Судя по тому, какую жизнь обычно вели дети монарха, начиная с какого-то возраста, их окружала свита, составленная по их выбору, и найти в ней пристойное место для женщины не так-то просто. Обычно молодому дворянину служили камердинеры, слуги и были ещё товарищи для затей молодецких. Проказ или свершений — это уж позднее станет понятно. Важно, что место для Натальи в такого рода компании следует подобрать заранее. Конечно, лекарем её Гриц взял бы не задумываясь, однако на эту работу приглашают обычно дипломированного врача, прошедшего курс ученичества у известного медикуса. Знахарки или повитухи в среде людей знатных не слишком ценятся.

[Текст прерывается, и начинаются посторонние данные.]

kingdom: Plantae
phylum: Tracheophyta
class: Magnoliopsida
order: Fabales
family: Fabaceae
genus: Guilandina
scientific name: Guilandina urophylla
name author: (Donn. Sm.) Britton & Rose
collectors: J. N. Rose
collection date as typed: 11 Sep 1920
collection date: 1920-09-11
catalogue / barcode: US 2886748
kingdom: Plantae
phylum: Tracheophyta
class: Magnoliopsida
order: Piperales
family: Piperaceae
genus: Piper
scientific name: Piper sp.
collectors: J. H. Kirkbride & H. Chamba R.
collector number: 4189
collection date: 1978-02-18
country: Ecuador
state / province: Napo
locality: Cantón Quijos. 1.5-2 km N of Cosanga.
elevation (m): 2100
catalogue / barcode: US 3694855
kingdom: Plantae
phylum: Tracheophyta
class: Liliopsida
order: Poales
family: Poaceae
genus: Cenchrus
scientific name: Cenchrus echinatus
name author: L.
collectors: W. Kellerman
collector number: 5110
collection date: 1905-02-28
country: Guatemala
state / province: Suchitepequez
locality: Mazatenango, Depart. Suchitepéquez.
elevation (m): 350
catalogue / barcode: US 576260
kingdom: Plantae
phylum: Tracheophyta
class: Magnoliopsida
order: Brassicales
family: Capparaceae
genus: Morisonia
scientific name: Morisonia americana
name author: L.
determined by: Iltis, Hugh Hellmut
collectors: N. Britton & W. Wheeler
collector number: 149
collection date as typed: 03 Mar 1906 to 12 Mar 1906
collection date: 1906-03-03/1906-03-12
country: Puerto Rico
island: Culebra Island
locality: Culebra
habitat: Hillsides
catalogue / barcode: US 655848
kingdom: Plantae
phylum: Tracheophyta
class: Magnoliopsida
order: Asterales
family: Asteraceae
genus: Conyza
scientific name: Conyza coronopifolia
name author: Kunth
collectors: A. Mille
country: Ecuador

Кухаркой? Так тоже в порядке вещей чтобы поваром был мужчина. Вот никак не придумывается официальный статус для молодой девушки в окружении царевича. Белошвейка? Не то. На роль старой кормилицы тоже не годится. Откуда ни поверни, а отовсюду вылезает, что девицу при молодом мужчине держат для утех. И этот вариант Григорию не по душе. Ведь и приличия надо соблюсти, и не хочется ему пересудов за спиной у любимой.
Любимой. Попробовал произнести это слово вслух — Наталья ещё теснее прижалась. Значит — правильное слово. А вот способа, как остаться вместе, если случится Григорию уехать, не придумали. Отправились к кострам и накрытым скатертям, отведать пирогов да послушать пересуды.
* * *
Федотка тоже здесь объявился одетый наряднее, чем обычно, но богатством одежды не выделялся. Девицу из хоровода умыкнул, но после этого к людям не вышел. А Любава — его избранница — вернулась. Одна. И больше в танце участия не принимала. Присела за тот же стол, где и Григорий с Натальей сидели, а потом всё больше молчала, да поглядывала задумчиво. А там вскоре и рассвет пожаловал, и все разошлись. В этот раз никто не испросил родительского благословения.
Гриша добрался до своих покоев, как обычно, без приключений, и к завтраку не вышел. До обеда сладко посапывал и ни о чём не кручинился. Потом под руководством кузнеца отбил косу, опробовал её на садовых полянках, но не усердствовал — рана давала о себе знать. Челядь, привыкшая к выходкам великовозрастного чада, воспринимала его действия, как всегда, смиренно и никто не пытался растолковать «неразумному дитятке», что ему пристало деять, а что нет.